身体の疾患や老化によって寝たきりの状態になったひとも同じです。体内の基礎代謝によって消費するカロリーに加え、健康維持に必要なバランスのよい食事をとることを心がけねばなりません。
〇消費カロリーはどのくらい?
人間が一日に必要なカロリーは、いったいどのくらいなのでしょう。
もちろん、年齢や性別、仕事の内容など環境によって人それぞれ異なりますが、大切なのは消費カロリーと摂取カロリーのバランスです。
●基礎代謝基準値を用いたカロリーの計算
日本人の基礎代謝基準値は、厚生労働省情報サイトで公開されています。
(https://www.e-healthnet.mhlw.go.jp/information/exercise/s-02-004.html)男女・年齢に分けて基礎体重と基礎代謝量(カロリー)を図表化しています。
これによって、日本人の標準的な体を基準として、体重や生活習慣レベルに沿った基準値を知ることができます。
毎日の生活に必要なカロリーを、基礎代謝基準値を用いて計算してみましょう。
基礎代謝基準値×対象者の体重×身体活動レベル (基礎代謝基準値は年齢・性別で合致した値を用いる)で算出します。
身体活動レベルとは、一日の中で体を動かす程度を表します。
身体活動レベルの値は、以下のもののなかで対象者の活動状態に合わせたものを選びましょう。

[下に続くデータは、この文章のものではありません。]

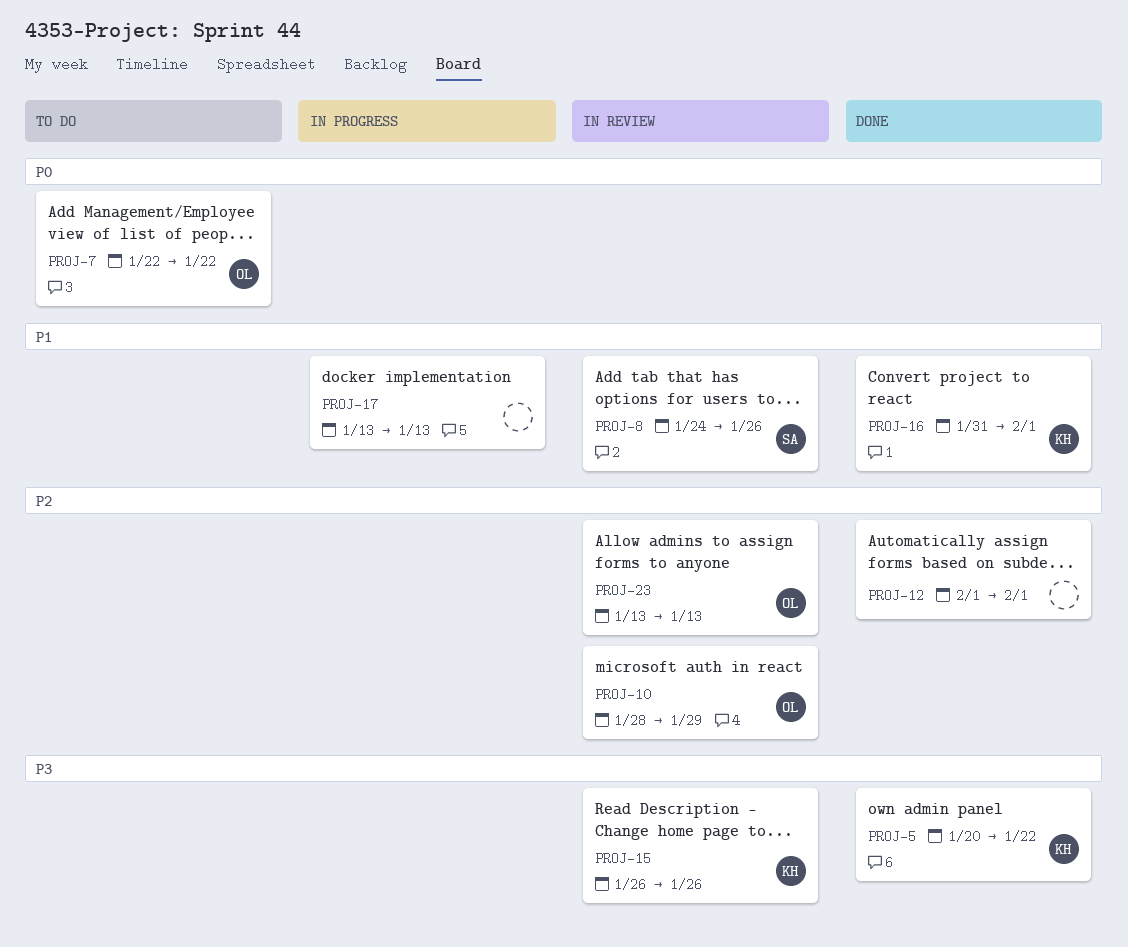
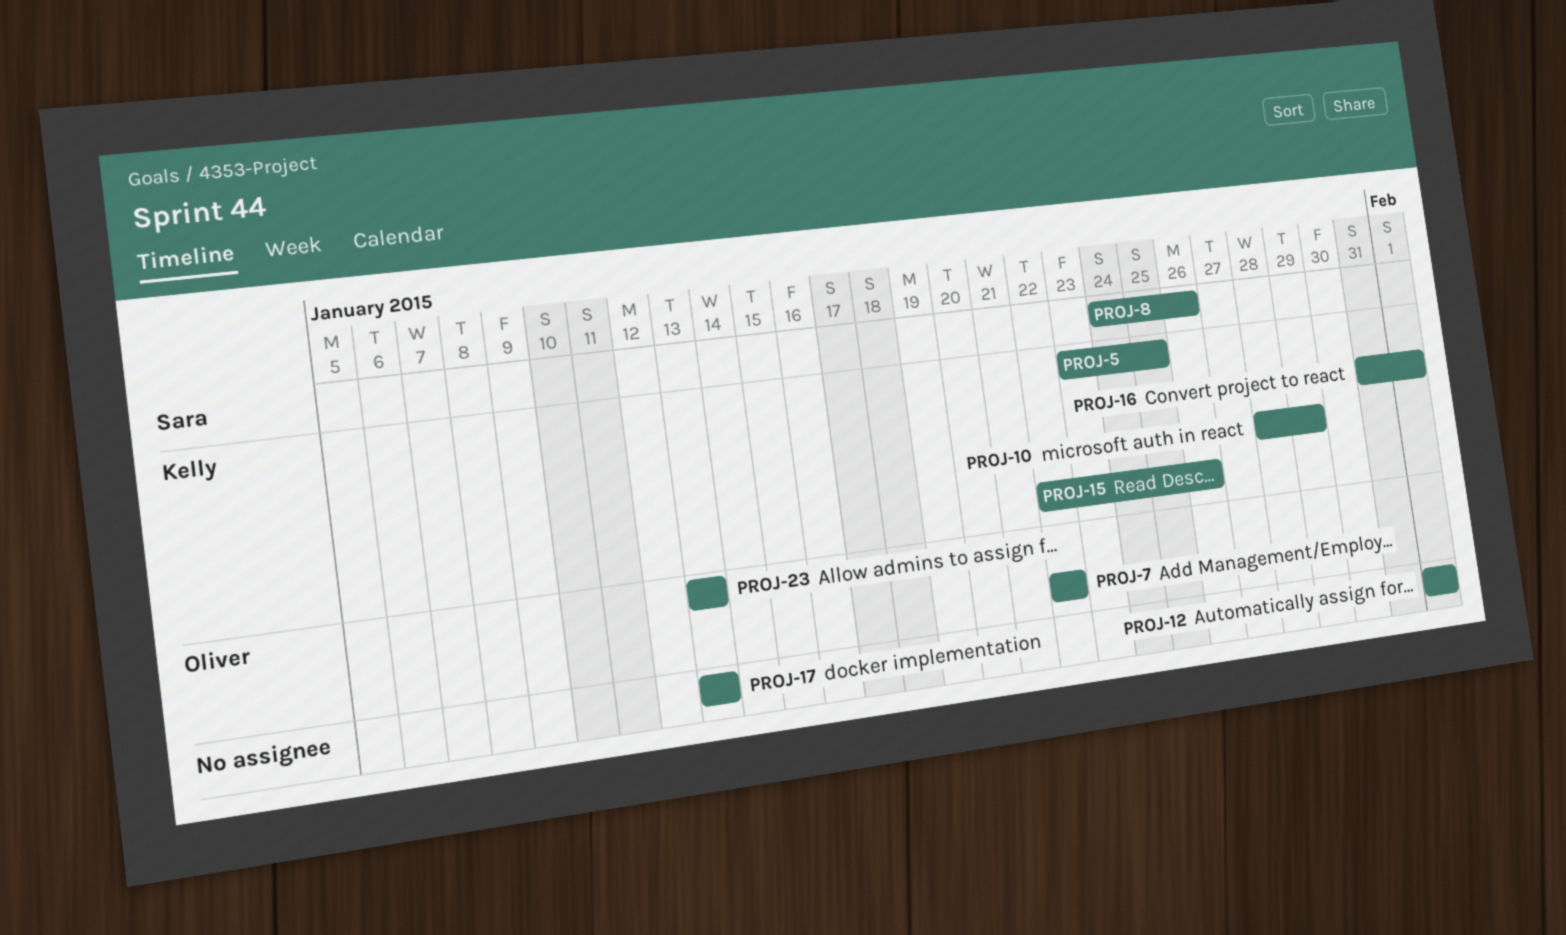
PROJ-5, start: Jan 20 -> Jan 23
PROJ-5, due: Jan 22 -> Jan 25
PROJ-10, owner: Oliver -> Kelly
PROJ-15, start: Jan 26 -> Jan 22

身体活動レベル 高い…1.95 一日中よく動き、運動量も多い(激しい運動)
ふつう…1.7 仕事でほどほどに動く スポーツは軽め、家事を行う
低い… 1.45 あまり活動をしない、座った姿勢で過ごす時間が長い
寝たきり…1.1 一日中横になっていてほとんど動かない
●体重がわからない寝たきりの人は
ずっと寝たままの姿勢で過ごしているから、ずいぶん体重を計っていないという人もいるでしょう。一般的標準体重は、「身長×身長×22(単位メートル・キログラム)」で求められますので参考にしてみてください。
〇消費カロリーと摂取カロリーのバランスが大事
寝たきりの人は、経口摂取量が減少して痩せやすい点に注意が必要です。
体を動かさない状態は、筋肉や関節に刺激が少なく、消費カロリーは少なめです。しかし、消化機能も低下して食欲が湧かなかったり、一度の食事量が減りやすくなったりします。
食欲を維持する、食べる楽しみを感じてもらうという目的で、嗜好品(おやつ)をメニューに加えたり、食後におやつタイムを作るのは効果的です。
しかし、食事の量が少なくなりがちなうえに、全体の摂取カロリーを底上げしてしまうことも考えられます。
摂取カロリーが消費カロリーを上回ると太りやすくなりますし、脂肪が増加します。
体に必要な分の消費カロリーを維持しながら、必要な栄養素をバランスよく取り入れるのが理想です。
中でも、体内細胞の形成や筋肉維持に欠かせないたんぱく質を、積極的に摂取できれば尚良いですね。経口摂取で不足しがちな栄養素は、補助食品やサプリメントを活用するという方法もあります。
寝たきりの人の痩せ傾向に気を配り、体に必要な栄養と消費カロリー摂取を意識した食事を提供しましょう。